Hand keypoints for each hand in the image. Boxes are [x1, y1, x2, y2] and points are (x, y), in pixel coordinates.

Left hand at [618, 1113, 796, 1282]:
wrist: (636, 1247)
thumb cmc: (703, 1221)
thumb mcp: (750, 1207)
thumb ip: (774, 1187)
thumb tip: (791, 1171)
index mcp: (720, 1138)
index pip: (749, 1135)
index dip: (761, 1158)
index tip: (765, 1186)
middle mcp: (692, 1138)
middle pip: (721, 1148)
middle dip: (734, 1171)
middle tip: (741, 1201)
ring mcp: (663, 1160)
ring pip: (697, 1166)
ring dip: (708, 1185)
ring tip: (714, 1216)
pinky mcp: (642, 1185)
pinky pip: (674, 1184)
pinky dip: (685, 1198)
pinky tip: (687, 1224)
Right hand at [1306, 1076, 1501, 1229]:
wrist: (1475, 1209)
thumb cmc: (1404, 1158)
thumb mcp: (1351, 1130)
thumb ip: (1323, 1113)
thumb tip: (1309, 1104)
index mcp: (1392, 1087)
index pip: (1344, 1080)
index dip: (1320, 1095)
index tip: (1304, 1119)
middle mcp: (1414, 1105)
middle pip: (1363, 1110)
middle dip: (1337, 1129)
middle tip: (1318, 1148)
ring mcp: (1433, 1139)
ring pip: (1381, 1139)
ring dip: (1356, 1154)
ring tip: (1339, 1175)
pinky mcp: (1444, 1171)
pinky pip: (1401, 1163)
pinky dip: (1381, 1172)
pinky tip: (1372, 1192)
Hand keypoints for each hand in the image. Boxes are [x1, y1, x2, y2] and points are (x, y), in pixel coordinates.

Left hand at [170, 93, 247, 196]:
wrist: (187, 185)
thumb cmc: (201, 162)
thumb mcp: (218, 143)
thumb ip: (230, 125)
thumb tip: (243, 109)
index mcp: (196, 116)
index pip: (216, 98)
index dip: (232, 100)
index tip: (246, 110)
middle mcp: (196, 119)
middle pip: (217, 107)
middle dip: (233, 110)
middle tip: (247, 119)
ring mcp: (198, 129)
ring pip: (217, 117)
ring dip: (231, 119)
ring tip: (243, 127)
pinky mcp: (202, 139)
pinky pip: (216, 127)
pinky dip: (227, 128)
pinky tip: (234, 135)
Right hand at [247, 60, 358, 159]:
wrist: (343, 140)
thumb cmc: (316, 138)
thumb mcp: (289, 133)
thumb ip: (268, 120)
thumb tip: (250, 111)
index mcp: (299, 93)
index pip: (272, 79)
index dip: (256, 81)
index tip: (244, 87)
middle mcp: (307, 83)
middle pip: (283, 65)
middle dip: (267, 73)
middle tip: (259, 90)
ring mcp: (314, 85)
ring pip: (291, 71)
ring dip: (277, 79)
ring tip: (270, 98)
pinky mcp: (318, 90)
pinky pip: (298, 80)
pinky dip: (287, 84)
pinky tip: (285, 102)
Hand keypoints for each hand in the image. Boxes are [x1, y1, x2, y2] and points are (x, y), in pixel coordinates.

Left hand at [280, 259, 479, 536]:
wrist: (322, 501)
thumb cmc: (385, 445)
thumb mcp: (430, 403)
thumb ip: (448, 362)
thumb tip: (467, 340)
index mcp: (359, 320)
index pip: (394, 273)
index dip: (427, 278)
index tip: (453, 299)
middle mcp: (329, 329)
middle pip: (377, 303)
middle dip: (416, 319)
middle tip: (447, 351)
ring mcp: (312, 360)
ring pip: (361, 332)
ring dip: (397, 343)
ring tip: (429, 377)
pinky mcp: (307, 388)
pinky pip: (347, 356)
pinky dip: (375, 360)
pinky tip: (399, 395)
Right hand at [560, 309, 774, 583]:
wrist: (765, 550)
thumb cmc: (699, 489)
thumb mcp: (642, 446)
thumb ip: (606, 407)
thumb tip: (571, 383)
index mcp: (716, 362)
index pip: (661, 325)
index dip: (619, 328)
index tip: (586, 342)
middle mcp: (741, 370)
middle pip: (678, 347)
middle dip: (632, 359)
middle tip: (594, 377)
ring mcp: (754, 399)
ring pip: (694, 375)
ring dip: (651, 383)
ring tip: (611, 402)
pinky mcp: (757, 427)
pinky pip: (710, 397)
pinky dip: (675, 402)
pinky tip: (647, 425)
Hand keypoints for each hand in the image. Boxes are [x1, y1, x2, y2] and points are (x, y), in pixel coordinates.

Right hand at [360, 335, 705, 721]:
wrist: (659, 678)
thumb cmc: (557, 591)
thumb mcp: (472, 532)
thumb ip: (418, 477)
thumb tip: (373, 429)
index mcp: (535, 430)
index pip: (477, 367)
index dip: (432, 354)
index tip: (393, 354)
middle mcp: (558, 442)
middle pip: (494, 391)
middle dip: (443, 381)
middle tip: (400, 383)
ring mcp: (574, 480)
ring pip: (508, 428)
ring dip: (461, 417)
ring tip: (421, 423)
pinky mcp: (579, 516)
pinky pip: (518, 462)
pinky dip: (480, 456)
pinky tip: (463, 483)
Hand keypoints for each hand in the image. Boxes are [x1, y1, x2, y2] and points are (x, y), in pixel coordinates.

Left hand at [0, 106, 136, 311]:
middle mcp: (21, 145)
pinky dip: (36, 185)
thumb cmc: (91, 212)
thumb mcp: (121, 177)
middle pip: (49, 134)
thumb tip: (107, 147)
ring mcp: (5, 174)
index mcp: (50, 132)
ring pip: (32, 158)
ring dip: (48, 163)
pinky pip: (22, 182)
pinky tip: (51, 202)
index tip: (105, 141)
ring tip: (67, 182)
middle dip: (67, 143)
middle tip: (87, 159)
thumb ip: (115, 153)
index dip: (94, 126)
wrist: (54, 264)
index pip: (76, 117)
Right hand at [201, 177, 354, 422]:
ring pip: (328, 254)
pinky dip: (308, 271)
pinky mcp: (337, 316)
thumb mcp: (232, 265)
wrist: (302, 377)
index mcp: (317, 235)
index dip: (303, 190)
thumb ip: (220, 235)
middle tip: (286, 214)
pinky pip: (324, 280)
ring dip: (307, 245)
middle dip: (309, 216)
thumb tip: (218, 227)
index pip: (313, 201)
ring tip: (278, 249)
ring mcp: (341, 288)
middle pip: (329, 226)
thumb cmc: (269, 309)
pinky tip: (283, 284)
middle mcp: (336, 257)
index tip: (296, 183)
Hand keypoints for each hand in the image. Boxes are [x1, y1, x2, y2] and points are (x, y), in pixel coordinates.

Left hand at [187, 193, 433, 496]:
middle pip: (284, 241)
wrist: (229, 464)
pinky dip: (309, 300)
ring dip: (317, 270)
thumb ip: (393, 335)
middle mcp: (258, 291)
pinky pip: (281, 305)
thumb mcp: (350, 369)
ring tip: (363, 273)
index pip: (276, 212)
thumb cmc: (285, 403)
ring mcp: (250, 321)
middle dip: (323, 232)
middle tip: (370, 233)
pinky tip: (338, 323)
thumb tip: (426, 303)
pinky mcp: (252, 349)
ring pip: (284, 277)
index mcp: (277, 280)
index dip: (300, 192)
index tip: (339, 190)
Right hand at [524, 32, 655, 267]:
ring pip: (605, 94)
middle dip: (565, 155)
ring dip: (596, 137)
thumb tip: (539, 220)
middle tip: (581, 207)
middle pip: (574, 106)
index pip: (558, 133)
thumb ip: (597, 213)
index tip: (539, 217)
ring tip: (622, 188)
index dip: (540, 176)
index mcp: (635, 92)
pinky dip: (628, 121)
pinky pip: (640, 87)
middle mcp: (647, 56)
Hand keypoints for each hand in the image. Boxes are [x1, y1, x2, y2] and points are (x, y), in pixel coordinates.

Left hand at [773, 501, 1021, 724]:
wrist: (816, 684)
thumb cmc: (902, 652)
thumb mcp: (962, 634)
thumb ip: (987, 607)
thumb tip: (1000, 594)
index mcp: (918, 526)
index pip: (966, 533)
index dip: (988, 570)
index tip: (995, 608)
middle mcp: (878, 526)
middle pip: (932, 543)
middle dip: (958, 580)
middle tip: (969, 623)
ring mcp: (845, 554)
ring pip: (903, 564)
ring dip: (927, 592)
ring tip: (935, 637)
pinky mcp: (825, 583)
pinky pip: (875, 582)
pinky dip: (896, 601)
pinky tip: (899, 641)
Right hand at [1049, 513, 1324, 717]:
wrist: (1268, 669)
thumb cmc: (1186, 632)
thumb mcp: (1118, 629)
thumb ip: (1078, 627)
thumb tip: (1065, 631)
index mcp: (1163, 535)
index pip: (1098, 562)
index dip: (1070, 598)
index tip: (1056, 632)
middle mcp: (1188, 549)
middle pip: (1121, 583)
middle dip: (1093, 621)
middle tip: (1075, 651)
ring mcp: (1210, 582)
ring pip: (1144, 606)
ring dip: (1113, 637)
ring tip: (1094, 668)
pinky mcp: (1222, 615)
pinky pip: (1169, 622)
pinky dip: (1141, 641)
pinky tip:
━━━━━━━━━━
• [Task description]: Where a line in the records above contains the string "wrist", return that line.

• [Response]:
wrist: (636, 1247)
wrist: (1475, 1209)
wrist: (187, 185)
wrist: (343, 140)
wrist: (322, 501)
wrist: (765, 550)
wrist: (659, 678)
wrist: (54, 264)
wrist: (302, 377)
wrist: (229, 464)
wrist: (816, 684)
wrist: (1268, 669)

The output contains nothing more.